Analysis by Broadhead of the Tucumcari and other basins in New Mexico indicates the presence of elevator sub-basins – long, narrow and structurally deep troughs bounded by high-angle faults.

Early Pennsylvanian to Early Permian bounding faults have vertical offsets that can exceed 5,000 feet, Broadhead found.

“It is really interesting and very promising,” Sears noted.

“The tectonics out there are just absolutely fascinating,” he said. “They have these strike-slip faults that have bends or turns in them that create these pull-apart basins.”

Thickness of the Pennsylvanian – about 1,000-2,000 feet on-shelf – can increase dramatically in the deepest areas. Sears speculated it could approach 8,000-9000 feet.

“No one has drilled the total depths of the deepest part of these grabens,” Sears said.

“They are strike-slip based,” he observed. “They are grabens, but they are not what you’d consider to be the classic type of graben.”

Operators looking for typical traps and closure in New Mexico haven’t done as well as explorers attuned to the regional tectonics, according to Sears.

“The good production out there so far appears to be associated with these tectonic events,” he said.

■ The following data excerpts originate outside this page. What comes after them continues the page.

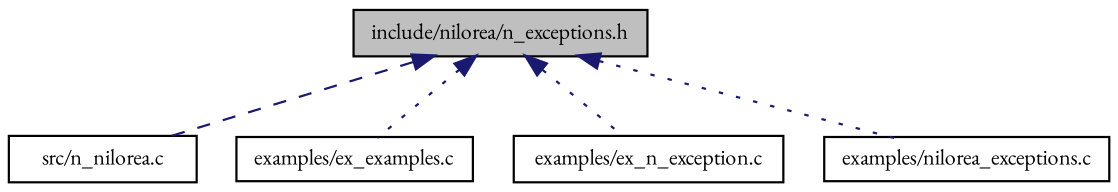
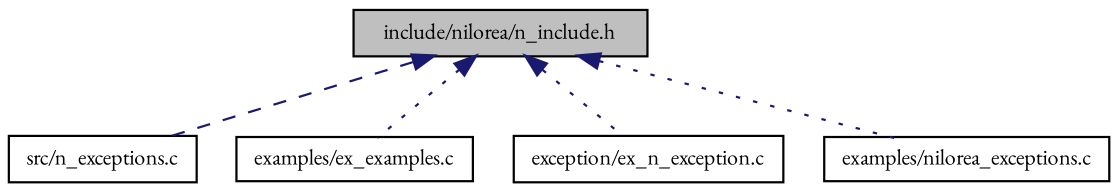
  digraph {
    fontname="EB Garamond"
    node [color=black fillcolor=white fontname="EB Garamond" fontsize=10 shape=record style=filled]
    edge [color=midnightblue dir=back fontname="EB Garamond" fontsize=10 labelfontname=Helvetica labelfontsize=10 style=dotted]
-   n1 [fillcolor=grey75 fontcolor=black height=0.2 label="include/nilorea/n_exceptions.h" width=0.4]
-   n2 [height=0.2 label="src/n_nilorea.c" width=0.4]
+   n1 [fillcolor=grey75 fontcolor=black height=0.2 label="include/nilorea/n_include.h" width=0.4]
+   n2 [height=0.2 label="src/n_exceptions.c" width=0.4]
    n3 [height=0.2 label="examples/ex_examples.c" width=0.4]
-   n4 [height=0.2 label="examples/ex_n_exception.c" width=0.4]
+   n4 [height=0.2 label="exception/ex_n_exception.c" width=0.4]
    n5 [height=0.2 label="examples/nilorea_exceptions.c" width=0.4]
    n1 -> n2 [style=dashed]
    n1 -> n3
    n1 -> n4
    n1 -> n5
  }
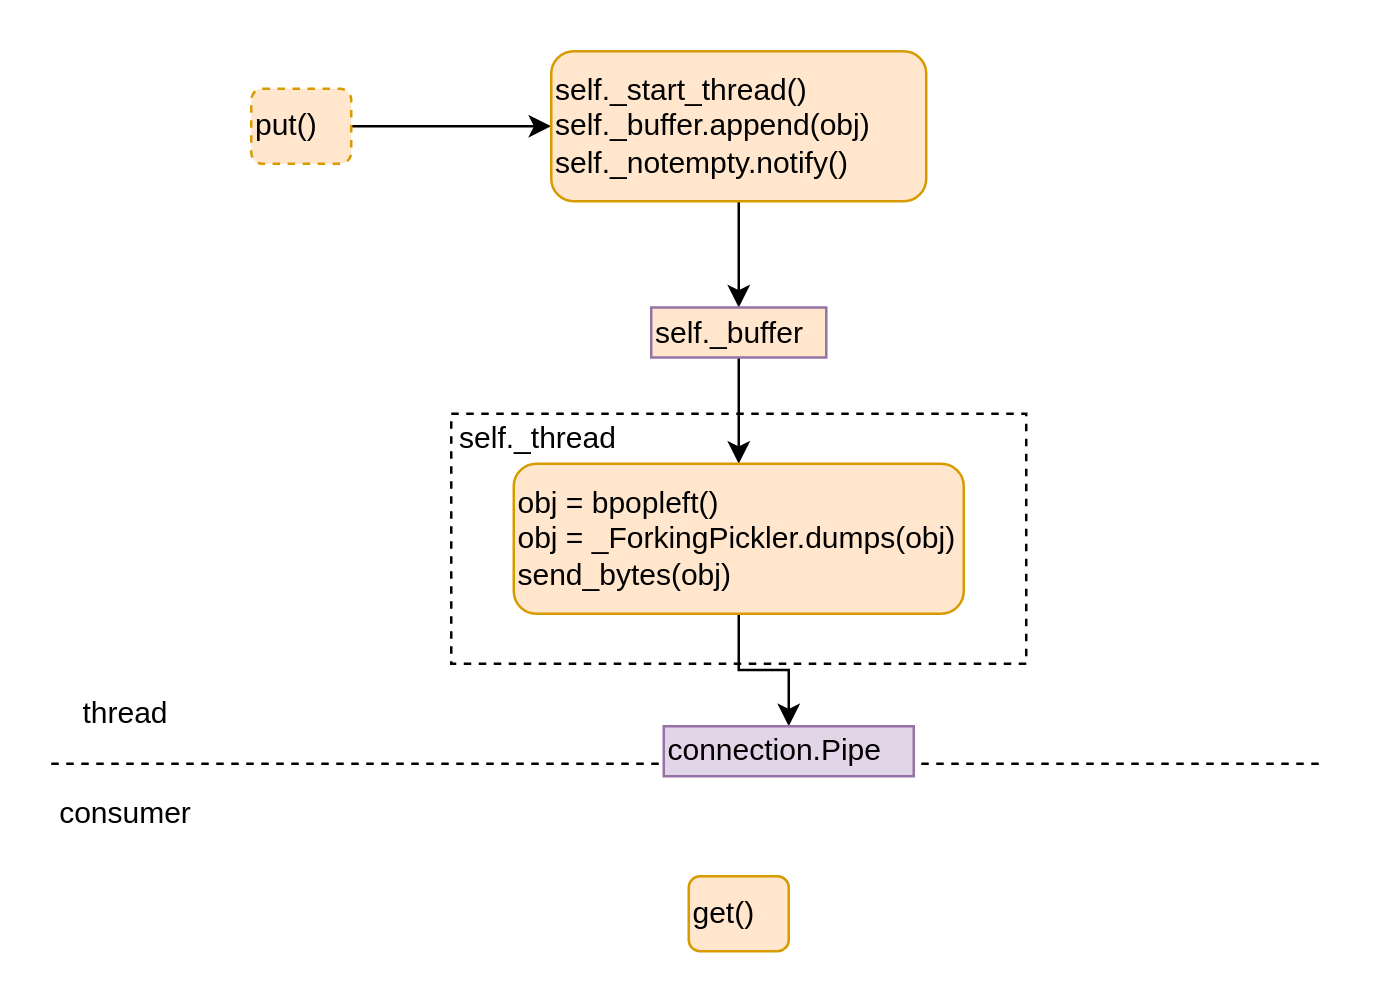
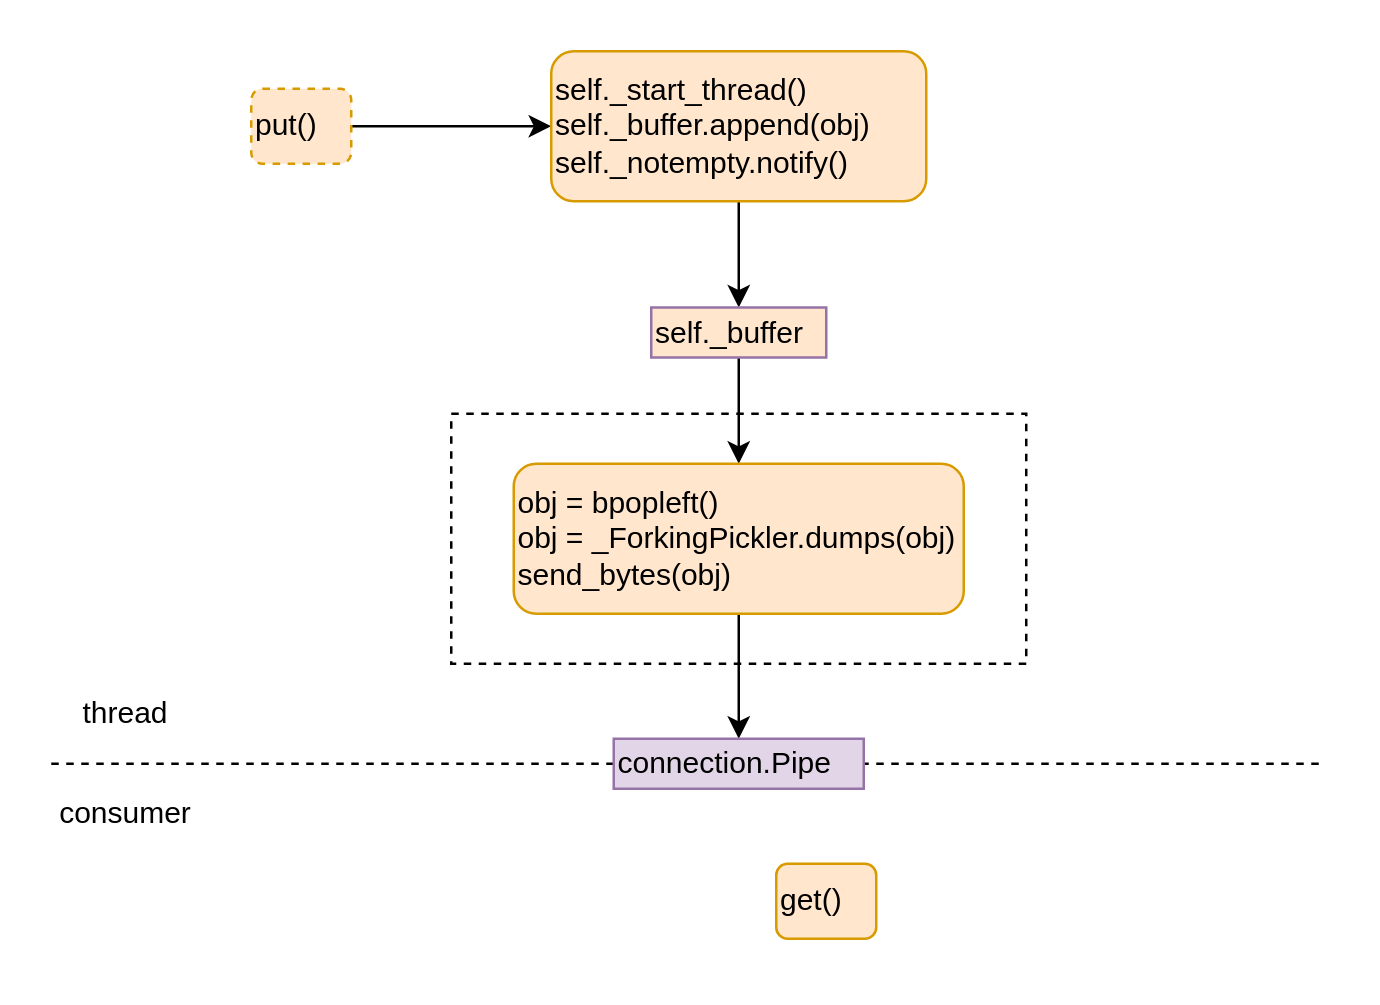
  <mxCell id="0" />
  <mxCell id="1" parent="0" />
  <mxCell id="2" value="" style="rounded=0;whiteSpace=wrap;html=1;align=left;dashed=1;" vertex="1" parent="1"><mxGeometry x="180" y="165" width="230" height="100" as="geometry" /></mxCell>
  <mxCell id="3" value="" style="endArrow=none;dashed=1;html=1;" edge="1" parent="1"><mxGeometry width="50" height="50" relative="1" as="geometry"><mxPoint x="20" y="305" as="sourcePoint" /><mxPoint x="530" y="305" as="targetPoint" /></mxGeometry></mxCell>
  <mxCell id="4" style="edgeStyle=orthogonalEdgeStyle;rounded=0;orthogonalLoop=1;jettySize=auto;html=1;" edge="1" parent="1" source="5" target="7"><mxGeometry relative="1" as="geometry" /></mxCell>
  <mxCell id="5" value="put()" style="rounded=1;whiteSpace=wrap;html=1;fillColor=#ffe6cc;strokeColor=#d79b00;align=left;dashed=1;" parent="1" vertex="1"><mxGeometry x="100" y="35" width="40" height="30" as="geometry" /></mxCell>
  <mxCell id="6" style="edgeStyle=orthogonalEdgeStyle;rounded=0;orthogonalLoop=1;jettySize=auto;html=1;" edge="1" parent="1" source="7" target="11"><mxGeometry relative="1" as="geometry"><mxPoint x="295" y="125" as="targetPoint" /></mxGeometry></mxCell>
  <mxCell id="7" value="&lt;div&gt;self._start_thread()&lt;/div&gt;&lt;div&gt;self._buffer.append(obj)&lt;/div&gt;&lt;div&gt;self._notempty.notify()&lt;/div&gt;" style="rounded=1;whiteSpace=wrap;html=1;fillColor=#ffe6cc;strokeColor=#d79b00;align=left;" parent="1" vertex="1"><mxGeometry x="220" y="20" width="150" height="60" as="geometry" /></mxCell>
  <mxCell id="8" style="edgeStyle=orthogonalEdgeStyle;rounded=0;orthogonalLoop=1;jettySize=auto;html=1;exitX=0.5;exitY=1;exitDx=0;exitDy=0;" edge="1" parent="1" source="11" target="10"><mxGeometry relative="1" as="geometry"><mxPoint x="295" y="165" as="sourcePoint" /></mxGeometry></mxCell>
  <mxCell id="9" style="edgeStyle=orthogonalEdgeStyle;rounded=0;orthogonalLoop=1;jettySize=auto;html=1;" edge="1" parent="1" source="10" target="12"><mxGeometry relative="1" as="geometry" /></mxCell>
  <mxCell id="10" value="&lt;div&gt;obj = bpopleft()&lt;/div&gt;&lt;div&gt;obj = _ForkingPickler.dumps(obj)&lt;/div&gt;&lt;div&gt;send_bytes(obj)&lt;/div&gt;" style="rounded=1;whiteSpace=wrap;html=1;fillColor=#ffe6cc;strokeColor=#d79b00;align=left;" vertex="1" parent="1"><mxGeometry x="205" y="185" width="180" height="60" as="geometry" /></mxCell>
  <mxCell id="11" value="self._buffer" style="rounded=0;whiteSpace=wrap;html=1;align=left;fillColor=#ffe6cc;strokeColor=#9673a6;" vertex="1" parent="1"><mxGeometry x="260" y="122.5" width="70" height="20" as="geometry" /></mxCell>
- <mxCell id="12" value="connection.Pipe" style="rounded=0;whiteSpace=wrap;html=1;align=left;fillColor=#e1d5e7;strokeColor=#9673a6;" vertex="1" parent="1"><mxGeometry x="265" y="290" width="100" height="20" as="geometry" /></mxCell>
+ <mxCell id="12" value="connection.Pipe" style="rounded=0;whiteSpace=wrap;html=1;align=left;fillColor=#e1d5e7;strokeColor=#9673a6;" vertex="1" parent="1"><mxGeometry x="245" y="295" width="100" height="20" as="geometry" /></mxCell>
  <mxCell id="13" value="consumer" style="text;html=1;strokeColor=none;fillColor=none;align=center;verticalAlign=middle;whiteSpace=wrap;rounded=0;" vertex="1" parent="1"><mxGeometry x="20" y="315" width="60" height="20" as="geometry" /></mxCell>
  <mxCell id="14" value="thread" style="text;html=1;strokeColor=none;fillColor=none;align=center;verticalAlign=middle;whiteSpace=wrap;rounded=0;" vertex="1" parent="1"><mxGeometry x="20" y="275" width="60" height="20" as="geometry" /></mxCell>
- <mxCell id="15" value="self._thread" style="text;html=1;strokeColor=none;fillColor=none;align=center;verticalAlign=middle;whiteSpace=wrap;rounded=0;dashed=1;" vertex="1" parent="1"><mxGeometry x="180" y="165" width="70" height="20" as="geometry" /></mxCell>
- <mxCell id="16" value="get()" style="rounded=1;whiteSpace=wrap;html=1;fillColor=#ffe6cc;strokeColor=#d79b00;align=left;" vertex="1" parent="1"><mxGeometry x="275" y="350" width="40" height="30" as="geometry" /></mxCell>
+ <mxCell id="16" value="get()" style="rounded=1;whiteSpace=wrap;html=1;fillColor=#ffe6cc;strokeColor=#d79b00;align=left;" vertex="1" parent="1"><mxGeometry x="310" y="345" width="40" height="30" as="geometry" /></mxCell>
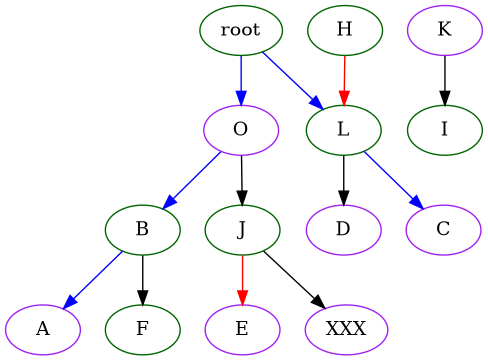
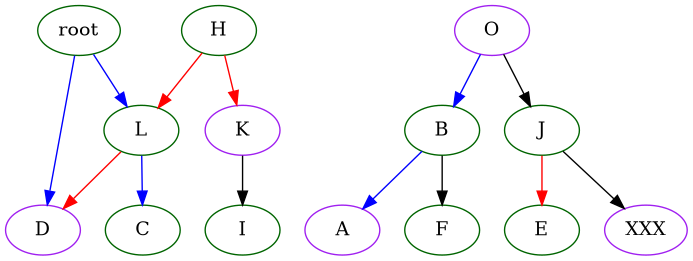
  digraph {
    node [color=darkgreen]
    edge [color=blue]
    n1 [label=root]
    n2 [color=purple label=O]
    n3 [label=L]
    n4 [label=B]
    n5 [label=J]
    n6 [label=H]
    n7 [color=purple label=K]
    n8 [color=purple label=A]
    n9 [label=F]
-   n10 [color=purple label=E]
+   n10 [label=E]
    n11 [color=purple label=XXX]
    n12 [label=I]
    n13 [color=purple label=D]
-   n14 [color=purple label=C]
-   n1 -> n2
+   n14 [label=C]
+   n1 -> n13
    n1 -> n3
    n2 -> n4
    n2 -> n5 [color=black]
-   n3 -> n13 [color=black]
+   n3 -> n13 [color=red]
    n3 -> n14
    n4 -> n8
    n4 -> n9 [color=black]
    n5 -> n10 [color=red]
    n5 -> n11 [color=black]
    n6 -> n3 [color=red]
+   n6 -> n7 [color=red]
    n7 -> n12 [color=black]
  }
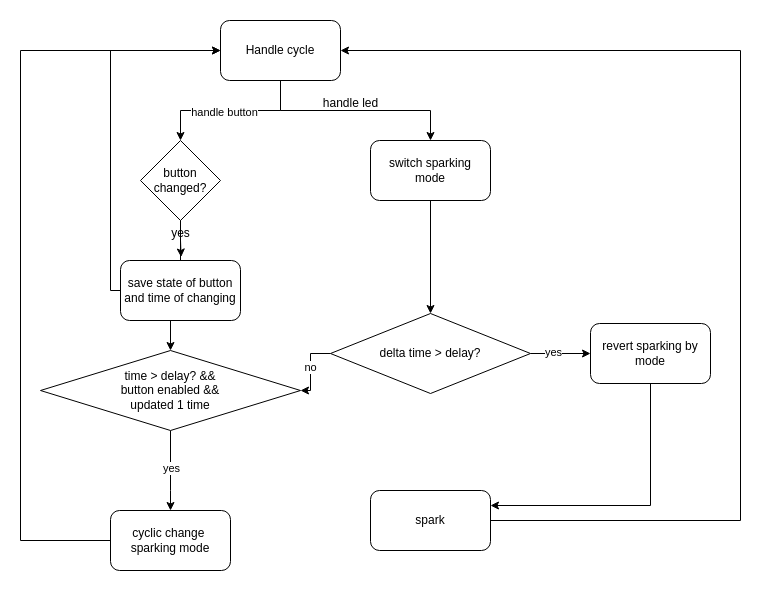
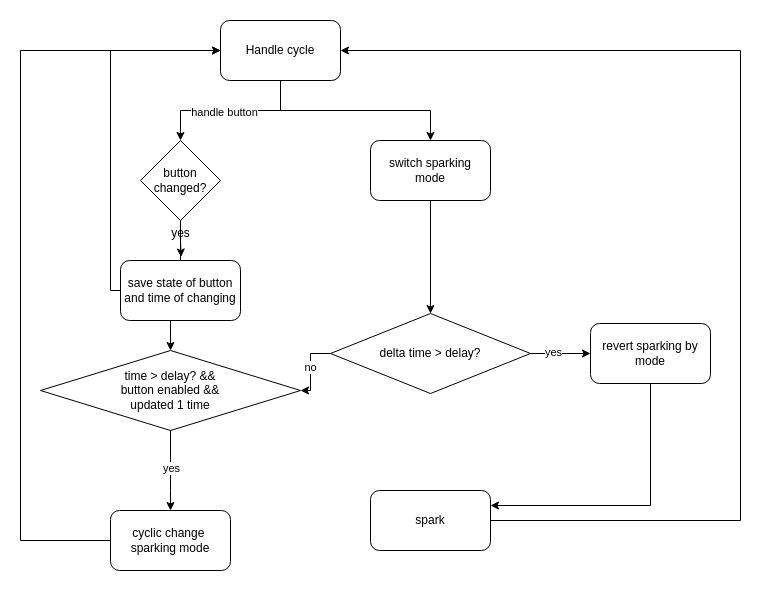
  <mxCell id="0" />
  <mxCell id="1" parent="0" />
  <mxCell id="2" style="edgeStyle=orthogonalEdgeStyle;rounded=0;orthogonalLoop=1;jettySize=auto;html=1;" edge="1" parent="1" source="5" target="7"><mxGeometry relative="1" as="geometry" /></mxCell>
  <mxCell id="3" value="handle button" style="edgeLabel;html=1;align=center;verticalAlign=middle;resizable=0;points=[];" vertex="1" connectable="0" parent="2"><mxGeometry x="0.086" y="1" relative="1" as="geometry"><mxPoint as="offset" /></mxGeometry></mxCell>
  <mxCell id="4" style="edgeStyle=orthogonalEdgeStyle;rounded=0;orthogonalLoop=1;jettySize=auto;html=1;entryX=0.5;entryY=0;entryDx=0;entryDy=0;" edge="1" parent="1" source="5" target="19"><mxGeometry relative="1" as="geometry"><mxPoint x="420" y="130" as="targetPoint" /><Array as="points"><mxPoint x="280" y="110" /><mxPoint x="430" y="110" /></Array></mxGeometry></mxCell>
  <mxCell id="5" value="Handle cycle" style="rounded=1;whiteSpace=wrap;html=1;" vertex="1" parent="1"><mxGeometry x="220" y="20" width="120" height="60" as="geometry" /></mxCell>
  <mxCell id="6" value="" style="edgeStyle=orthogonalEdgeStyle;rounded=0;orthogonalLoop=1;jettySize=auto;html=1;" edge="1" parent="1" source="7" target="15"><mxGeometry relative="1" as="geometry" /></mxCell>
  <mxCell id="7" value="button changed?" style="rhombus;whiteSpace=wrap;html=1;" vertex="1" parent="1"><mxGeometry x="140" y="140" width="80" height="80" as="geometry" /></mxCell>
- <mxCell id="8" value="handle led" style="text;html=1;align=center;verticalAlign=middle;resizable=0;points=[];autosize=1;strokeColor=none;fillColor=none;" vertex="1" parent="1"><mxGeometry x="310" y="88" width="80" height="30" as="geometry" /></mxCell>
  <mxCell id="9" style="edgeStyle=orthogonalEdgeStyle;rounded=0;orthogonalLoop=1;jettySize=auto;html=1;entryX=0;entryY=0.5;entryDx=0;entryDy=0;" edge="1" parent="1" source="10" target="5"><mxGeometry relative="1" as="geometry"><Array as="points"><mxPoint x="110" y="290" /><mxPoint x="110" y="50" /></Array></mxGeometry></mxCell>
  <mxCell id="10" value="save state of button and time of changing" style="rounded=1;whiteSpace=wrap;html=1;" vertex="1" parent="1"><mxGeometry x="120" y="260" width="120" height="60" as="geometry" /></mxCell>
  <mxCell id="11" style="edgeStyle=orthogonalEdgeStyle;rounded=0;orthogonalLoop=1;jettySize=auto;html=1;entryX=0.505;entryY=-0.058;entryDx=0;entryDy=0;entryPerimeter=0;" edge="1" parent="1" source="7" target="10"><mxGeometry relative="1" as="geometry" /></mxCell>
  <mxCell id="12" value="yes" style="text;html=1;align=center;verticalAlign=middle;resizable=0;points=[];autosize=1;strokeColor=none;fillColor=none;" vertex="1" parent="1"><mxGeometry x="160" y="218" width="40" height="30" as="geometry" /></mxCell>
  <mxCell id="13" style="edgeStyle=orthogonalEdgeStyle;rounded=0;orthogonalLoop=1;jettySize=auto;html=1;" edge="1" parent="1" source="15"><mxGeometry relative="1" as="geometry"><mxPoint x="170" y="510" as="targetPoint" /><Array as="points"><mxPoint x="170" y="490" /></Array></mxGeometry></mxCell>
  <mxCell id="14" value="yes" style="edgeLabel;html=1;align=center;verticalAlign=middle;resizable=0;points=[];" vertex="1" connectable="0" parent="13"><mxGeometry x="-0.067" relative="1" as="geometry"><mxPoint as="offset" /></mxGeometry></mxCell>
  <mxCell id="15" value="time &amp;gt; delay? &amp;amp;&amp;amp;&lt;div&gt;button enabled &amp;amp;&amp;amp;&lt;/div&gt;&lt;div&gt;updated 1 time&lt;/div&gt;" style="rhombus;whiteSpace=wrap;html=1;" vertex="1" parent="1"><mxGeometry x="40" y="350" width="260" height="80" as="geometry" /></mxCell>
  <mxCell id="16" style="edgeStyle=orthogonalEdgeStyle;rounded=0;orthogonalLoop=1;jettySize=auto;html=1;entryX=0;entryY=0.5;entryDx=0;entryDy=0;" edge="1" parent="1" source="17" target="5"><mxGeometry relative="1" as="geometry"><Array as="points"><mxPoint y="540" x="20" /><mxPoint y="50" x="20" /></Array></mxGeometry></mxCell>
  <mxCell id="17" value="cyclic change&amp;nbsp;&lt;div&gt;sparking mode&lt;/div&gt;" style="rounded=1;whiteSpace=wrap;html=1;" vertex="1" parent="1"><mxGeometry x="110" y="510" width="120" height="60" as="geometry" /></mxCell>
  <mxCell id="18" style="edgeStyle=orthogonalEdgeStyle;rounded=0;orthogonalLoop=1;jettySize=auto;html=1;entryX=0.5;entryY=0;entryDx=0;entryDy=0;" edge="1" parent="1" source="19" target="23"><mxGeometry relative="1" as="geometry"><mxPoint x="430" y="300" as="targetPoint" /></mxGeometry></mxCell>
  <mxCell id="19" value="switch sparking&lt;div&gt;mode&lt;/div&gt;" style="rounded=1;whiteSpace=wrap;html=1;" vertex="1" parent="1"><mxGeometry x="370" y="140" width="120" height="60" as="geometry" /></mxCell>
  <mxCell id="20" value="no" style="edgeStyle=orthogonalEdgeStyle;rounded=0;orthogonalLoop=1;jettySize=auto;html=1;" edge="1" parent="1" source="23" target="15"><mxGeometry relative="1" as="geometry" /></mxCell>
  <mxCell id="21" style="edgeStyle=orthogonalEdgeStyle;rounded=0;orthogonalLoop=1;jettySize=auto;html=1;entryX=0;entryY=0.5;entryDx=0;entryDy=0;" edge="1" parent="1" source="23" target="27"><mxGeometry relative="1" as="geometry" /></mxCell>
  <mxCell id="22" value="yes" style="edgeLabel;html=1;align=center;verticalAlign=middle;resizable=0;points=[];" vertex="1" connectable="0" parent="21"><mxGeometry x="-0.264" y="2" relative="1" as="geometry"><mxPoint as="offset" /></mxGeometry></mxCell>
  <mxCell id="23" value="delta time &amp;gt; delay?" style="rhombus;whiteSpace=wrap;html=1;" vertex="1" parent="1"><mxGeometry x="330" y="313" width="200" height="80" as="geometry" /></mxCell>
  <mxCell id="24" style="edgeStyle=orthogonalEdgeStyle;rounded=0;orthogonalLoop=1;jettySize=auto;html=1;entryX=1;entryY=0.5;entryDx=0;entryDy=0;" edge="1" parent="1" source="25" target="5"><mxGeometry relative="1" as="geometry"><Array as="points"><mxPoint x="740" y="520" /><mxPoint x="740" y="50" /></Array></mxGeometry></mxCell>
  <mxCell id="25" value="spark" style="rounded=1;whiteSpace=wrap;html=1;" vertex="1" parent="1"><mxGeometry x="370" y="490" width="120" height="60" as="geometry" /></mxCell>
  <mxCell id="26" style="edgeStyle=orthogonalEdgeStyle;rounded=0;orthogonalLoop=1;jettySize=auto;html=1;entryX=1;entryY=0.25;entryDx=0;entryDy=0;" edge="1" parent="1" source="27" target="25"><mxGeometry relative="1" as="geometry"><Array as="points"><mxPoint x="650" y="505" /></Array></mxGeometry></mxCell>
  <mxCell id="27" value="revert sparking by mode" style="rounded=1;whiteSpace=wrap;html=1;" vertex="1" parent="1"><mxGeometry x="590" y="323" width="120" height="60" as="geometry" /></mxCell>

“The footwall side of these faults is very steep,” he continued. “The hanging wall side has buckles in it. That’s what you look for as a trap – they call them ‘flowers.’ They’re not horst blocks, but they’re the equivalent of a horst block.”

Despite the challenges, natural gas already has renewed the exploration industry’s interest in New Mexico.

Helium might just give it another lift.

The Chupadera region near Socorro, N.M.; it may not look like much now, but its potential for helium production could make this site a lot more attractive.